An Open Letter to Critics Jeopardizing the Health of Millions of Americans
Over the past decade, environmental activists desperate for publicity and donations have purposefully misinformed the public about seafood nutrition. These activists have propagated what turned out to be genuinely dangerous advice about restricting fish. Their warnings are largely groundless and conflict with recommendations issued by the world’s leading health and nutrition authorities. Yet gullible reporters, acting like stenographers, have dutifully parroted the activists’ warnings in one story after another without researching what the real science says. The result: Americans are eating far less seafood than health experts advise — resulting in tens of thousands of preventable deaths each year.
This letter serves to put environmental and eco-activists on notice: Stop scaring Americans to death. We are holding you accountable for the harm you are causing. Your fear mongering has plenty of negative consequences, including serious public health impacts. Here are just a few of the staggering facts:
· Low seafood consumption is the second biggest dietary contributor to preventable deaths in the United States according to a Harvard study, taking 84,000 lives each year — a toll greater than diabetes.
- The American diet contains the second-lowest percentage of fish in the world — 15 pounds, less than one seafood meal a week.
- Pregnant and nursing women in particular need the omega-3 fatty acids DHA and EPA found in fish. According to research from the Nutritional Neuroscience division at the National Institutes of Health, children whose mothers eat no fish during pregnancy are 29 percent more likely to have abnormally low IQs.
So why would anyone discourage Americans from eating seafood when they already eat far less than half the recommended amount?
- Environmental activist organizations have found the easiest way to get attention from the media and policymakers for their air and water quality demands is to conflate and distort coal-fired power plants pollution with trace amounts of naturally occurring methylmercury found in all commercial seafood. This scare tactic not only distorts the healthfulness of seafood but raises questions about the activists reliablity as a source for any information especially nutrition.
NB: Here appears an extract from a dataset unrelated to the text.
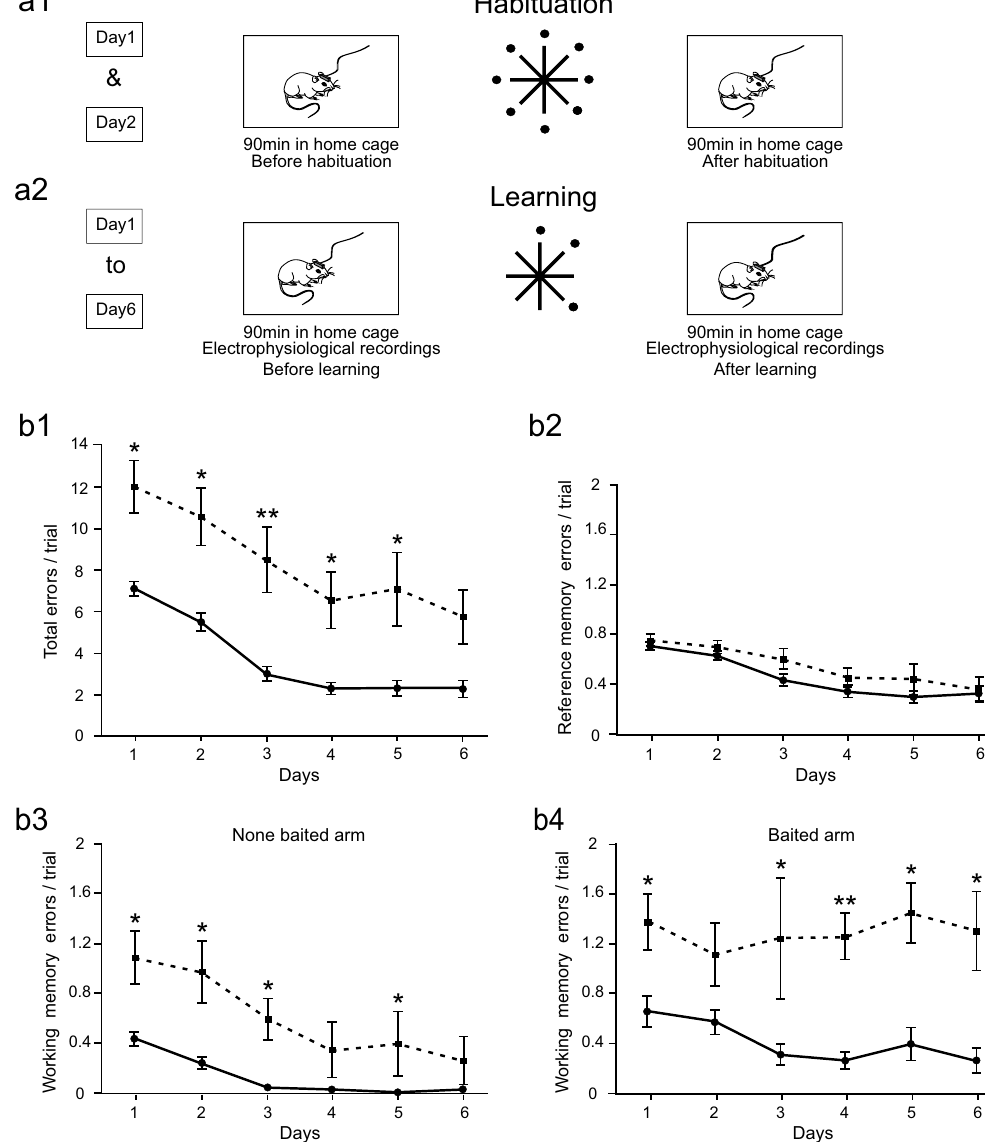
Figure 1. APP-PS1 mice express impairment of working but not reference memory in 8-arm maze spatial memory test. ( a1-2) Schematic representation of experimental paradigm. ( a1 ) The animals were exposed to the experimental set up in their home cage and connected to the recording device before and after visiting the maze, where all the arms were baited. A daily learning session consisted in 6 trials repeated during 6 consecutive days. In each trial the animal had to find the position of 3 baited arms. Electrophysiological recording was performed in the home cage during 90 minutes before and after learning ( a2 ). ( b1 ) Evolution of total memory errors highlighting similar speed of learning in both groups and poorer performance in APP-PS1 mice (P < 0.05 on days 1-5, Wilcoxon rank-sum with Bonferroni correction). ( b2) Acquisition of reference memory is similar in both groups (P > 0.05 on days 1-6, Wilcoxon rank-sum with Bonferroni correction). ( b3) Repetitive visits to none-baited arms were reduced during learning in WT but not APP/PS1 group (WT: N = 7, chi-sq = 29.89, P = 0.000; APP/PS1: N = 7, chi-sq = 7.55, P = 0.183, Friedman’s test), APP-PS1 expressing ~1 error /trial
- Lifestyle activists who crave recognition from their peer groups profess to protect the masses from mercury poisoning. But no peer-reviewed medical journal has ever reported a case of mercury toxicity (let alone “poisoning”) in the U.S. attributed to the normal consumption of commercial seafood. (Link here and here to see that all of the 10 most popular fish consumed in America — including albacore canned tuna — are “low mercury” fish.)
- Ocean conservationists believe they can protect species like turtles and sharks by convincing consumers to stop eating and buying canned tuna out of “health concerns”. They think that eliminating demand would diminish the need to fish at all — thus “saving” sea creatures.
All of these activists have an agenda, but none of them are really about public health.
We can no longer stand by while environmental activists purposefully disregard scientific fact — no matter the agenda — or allow reporters to unquestionably repeat activists’ false rhetoric. We cannot and will not allow this threat to the public health to go unchallenged.
We will expose activists for any careless or willful distortion about seafood, including any recommendation that Americans eat less fish. And we will hold reporters accountable any time they parrot misinformation from activists, or fail to uphold the basic journalism standards of accuracy, objectivity and balance.
Americans deserve to know the truth about seafood. It could save their lives.